Stored data:
^^^^^^^^^^^^^^^^
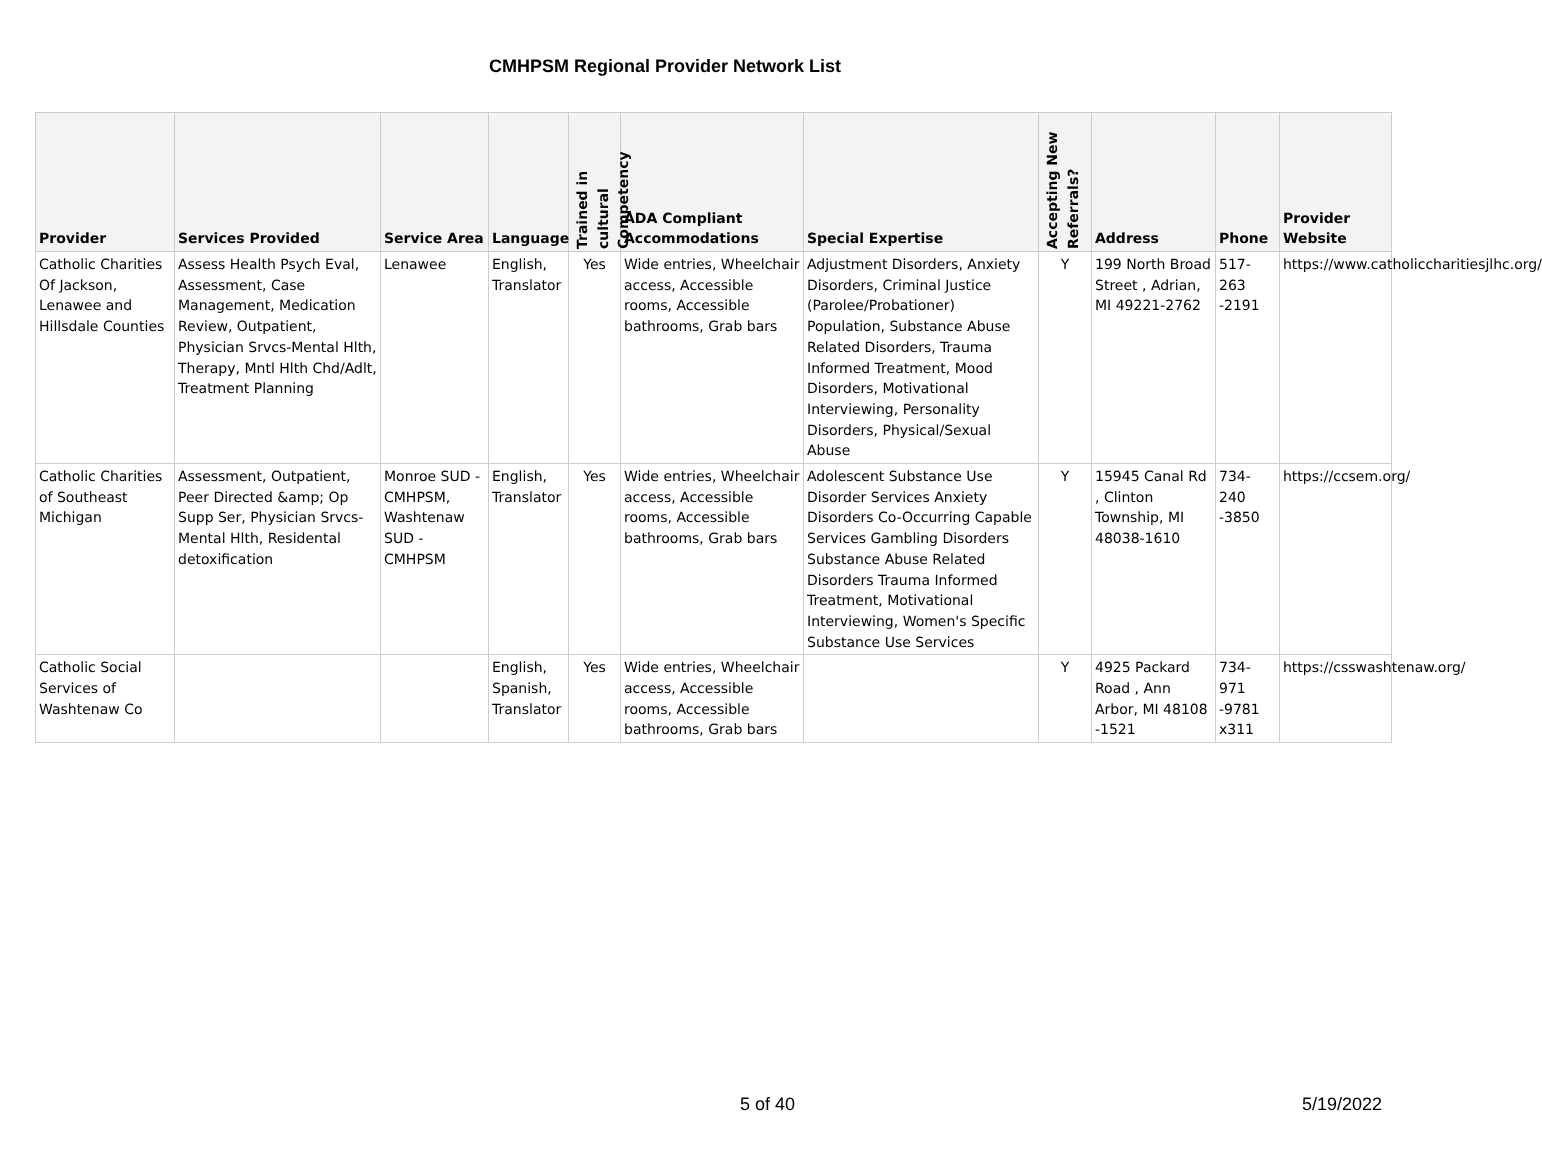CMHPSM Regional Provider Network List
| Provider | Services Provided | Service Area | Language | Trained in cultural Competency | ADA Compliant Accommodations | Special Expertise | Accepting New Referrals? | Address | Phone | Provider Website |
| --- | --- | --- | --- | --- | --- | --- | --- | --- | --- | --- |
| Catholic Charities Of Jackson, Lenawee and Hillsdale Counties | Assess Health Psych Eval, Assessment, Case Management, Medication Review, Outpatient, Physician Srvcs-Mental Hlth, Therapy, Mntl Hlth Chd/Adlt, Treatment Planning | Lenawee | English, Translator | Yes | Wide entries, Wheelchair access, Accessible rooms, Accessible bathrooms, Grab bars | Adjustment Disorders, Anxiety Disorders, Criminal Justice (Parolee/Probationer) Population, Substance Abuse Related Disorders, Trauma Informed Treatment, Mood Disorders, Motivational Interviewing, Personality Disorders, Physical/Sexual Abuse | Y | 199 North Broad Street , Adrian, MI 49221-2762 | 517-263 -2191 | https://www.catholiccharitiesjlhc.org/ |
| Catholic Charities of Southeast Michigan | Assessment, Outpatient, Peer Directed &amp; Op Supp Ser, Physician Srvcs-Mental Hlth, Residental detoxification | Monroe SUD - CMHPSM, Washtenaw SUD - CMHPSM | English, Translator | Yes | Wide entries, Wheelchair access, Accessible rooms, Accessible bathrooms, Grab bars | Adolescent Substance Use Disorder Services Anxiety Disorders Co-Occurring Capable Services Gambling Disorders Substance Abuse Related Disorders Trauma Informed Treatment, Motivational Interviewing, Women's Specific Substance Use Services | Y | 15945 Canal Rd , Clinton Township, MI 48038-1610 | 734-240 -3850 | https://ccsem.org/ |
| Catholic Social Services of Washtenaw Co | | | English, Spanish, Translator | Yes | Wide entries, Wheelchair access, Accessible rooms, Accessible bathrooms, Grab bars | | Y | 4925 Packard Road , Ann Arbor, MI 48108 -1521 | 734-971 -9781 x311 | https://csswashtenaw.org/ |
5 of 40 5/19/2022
^^^^^^^^^^^^^^^^
Task statement
Without including any picture, restate every entry above exactly.

Solution
CMHPSM Regional Provider Network List
| Provider | Services Provided | Service Area | Language | Trained in cultural Competency | ADA Compliant Accommodations | Special Expertise | Accepting New Referrals? | Address | Phone | Provider Website |
| --- | --- | --- | --- | --- | --- | --- | --- | --- | --- | --- |
| Catholic Charities Of Jackson, Lenawee and Hillsdale Counties | Assess Health Psych Eval, Assessment, Case Management, Medication Review, Outpatient, Physician Srvcs-Mental Hlth, Therapy, Mntl Hlth Chd/Adlt, Treatment Planning | Lenawee | English, Translator | Yes | Wide entries, Wheelchair access, Accessible rooms, Accessible bathrooms, Grab bars | Adjustment Disorders, Anxiety Disorders, Criminal Justice (Parolee/Probationer) Population, Substance Abuse Related Disorders, Trauma Informed Treatment, Mood Disorders, Motivational Interviewing, Personality Disorders, Physical/Sexual Abuse | Y | 199 North Broad Street , Adrian, MI 49221-2762 | 517-263 -2191 | https://www.catholiccharitiesjlhc.org/ |
| Catholic Charities of Southeast Michigan | Assessment, Outpatient, Peer Directed &amp; Op Supp Ser, Physician Srvcs-Mental Hlth, Residental detoxification | Monroe SUD - CMHPSM, Washtenaw SUD - CMHPSM | English, Translator | Yes | Wide entries, Wheelchair access, Accessible rooms, Accessible bathrooms, Grab bars | Adolescent Substance Use Disorder Services Anxiety Disorders Co-Occurring Capable Services Gambling Disorders Substance Abuse Related Disorders Trauma Informed Treatment, Motivational Interviewing, Women's Specific Substance Use Services | Y | 15945 Canal Rd , Clinton Township, MI 48038-1610 | 734-240 -3850 | https://ccsem.org/ |
| Catholic Social Services of Washtenaw Co | | | English, Spanish, Translator | Yes | Wide entries, Wheelchair access, Accessible rooms, Accessible bathrooms, Grab bars | | Y | 4925 Packard Road , Ann Arbor, MI 48108 -1521 | 734-971 -9781 x311 | https://csswashtenaw.org/ |
5 of 40 5/19/2022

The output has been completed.